** Opening DATA FOR REVIEW block **

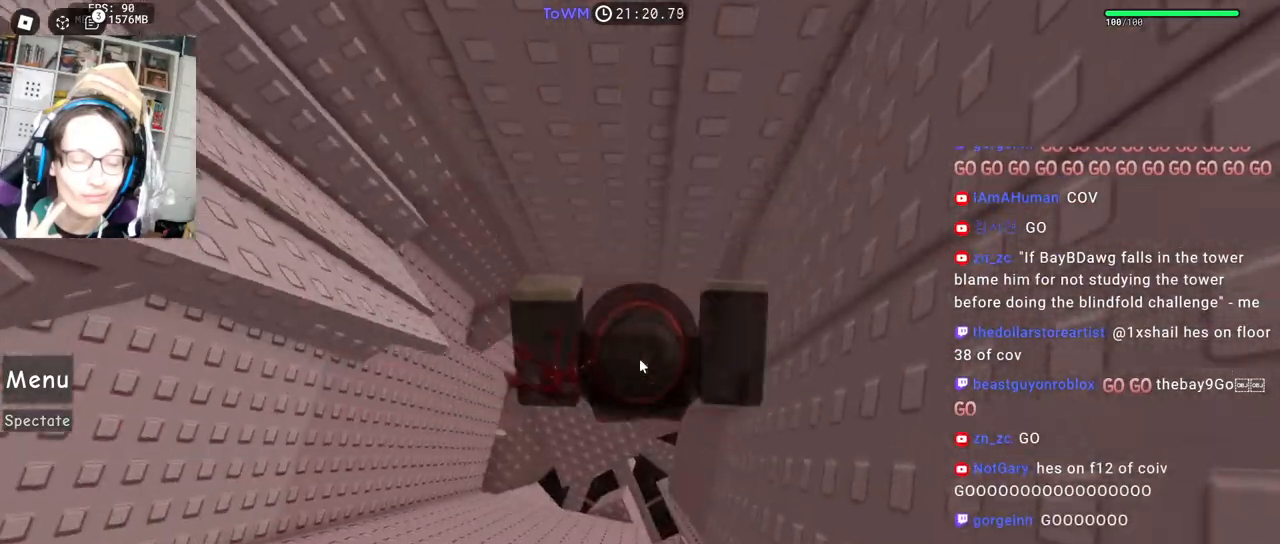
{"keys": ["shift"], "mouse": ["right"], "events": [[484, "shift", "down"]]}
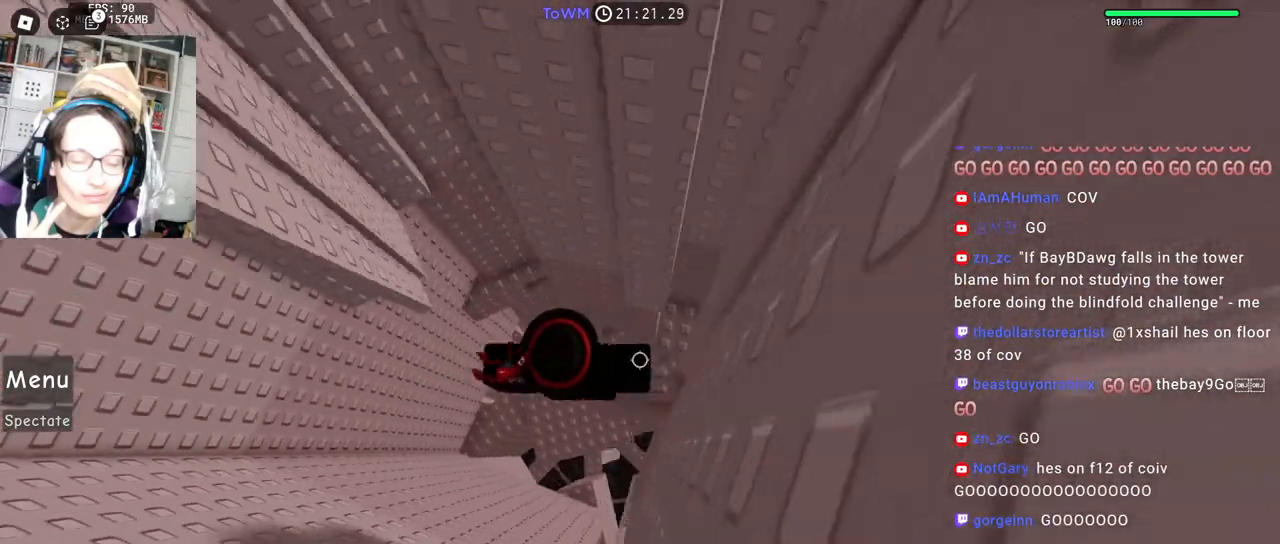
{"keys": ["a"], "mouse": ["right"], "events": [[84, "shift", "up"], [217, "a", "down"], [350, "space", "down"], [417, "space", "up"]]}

** Closing DATA FOR REVIEW block **
** Opening DATA FOR REVIEW block **

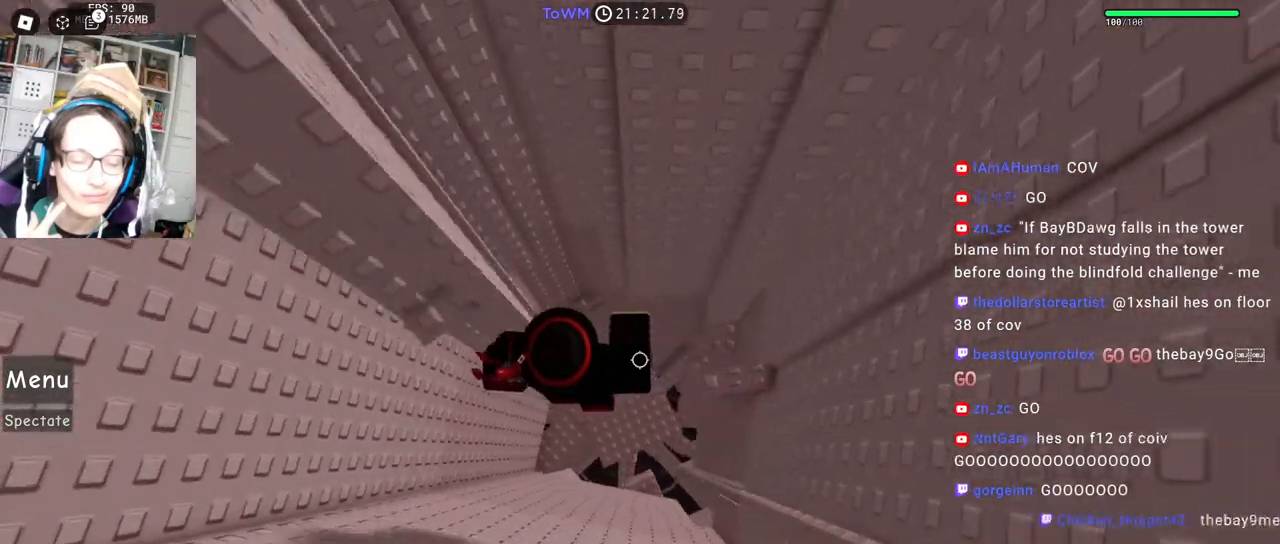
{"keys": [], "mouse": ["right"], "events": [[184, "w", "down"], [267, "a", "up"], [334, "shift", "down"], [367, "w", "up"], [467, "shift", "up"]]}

** Closing DATA FOR REVIEW block **
** Opening DATA FOR REVIEW block **

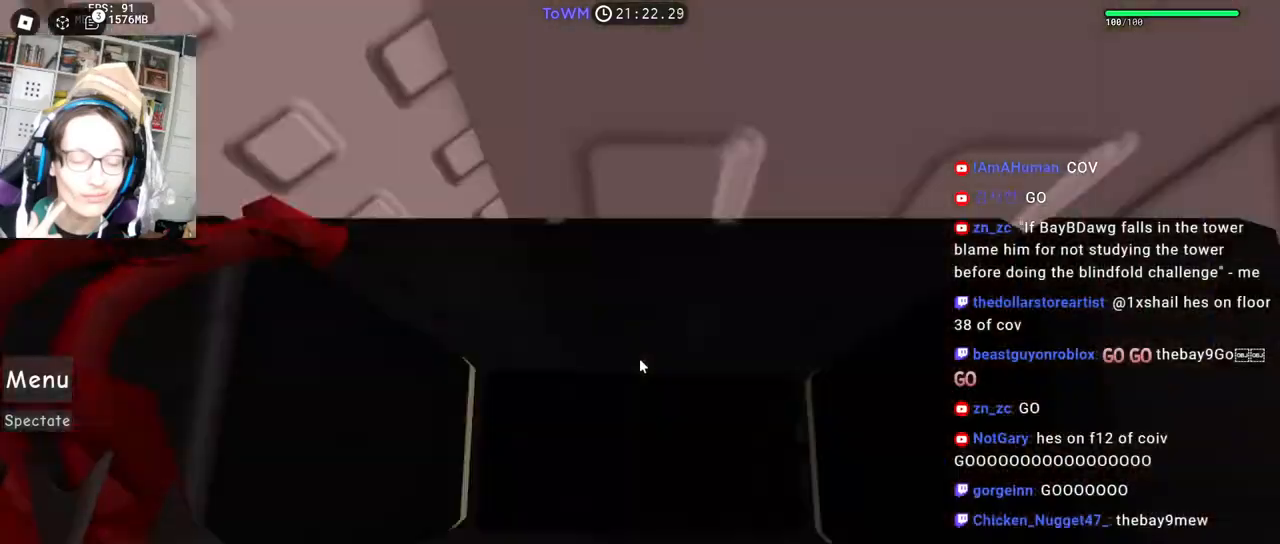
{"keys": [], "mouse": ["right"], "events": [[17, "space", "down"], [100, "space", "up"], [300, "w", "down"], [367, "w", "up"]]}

** Closing DATA FOR REVIEW block **

» TASK:
List the lines of the material in which the word "shift" occurs.

» FINAL ANSWER:
{"keys": ["shift"], "mouse": ["right"], "events": [[484, "shift", "down"]]}
{"keys": ["a"], "mouse": ["right"], "events": [[84, "shift", "up"], [217, "a", "down"], [350, "space", "down"], [417, "space", "up"]]}
{"keys": [], "mouse": ["right"], "events": [[184, "w", "down"], [267, "a", "up"], [334, "shift", "down"], [367, "w", "up"], [467, "shift", "up"]]}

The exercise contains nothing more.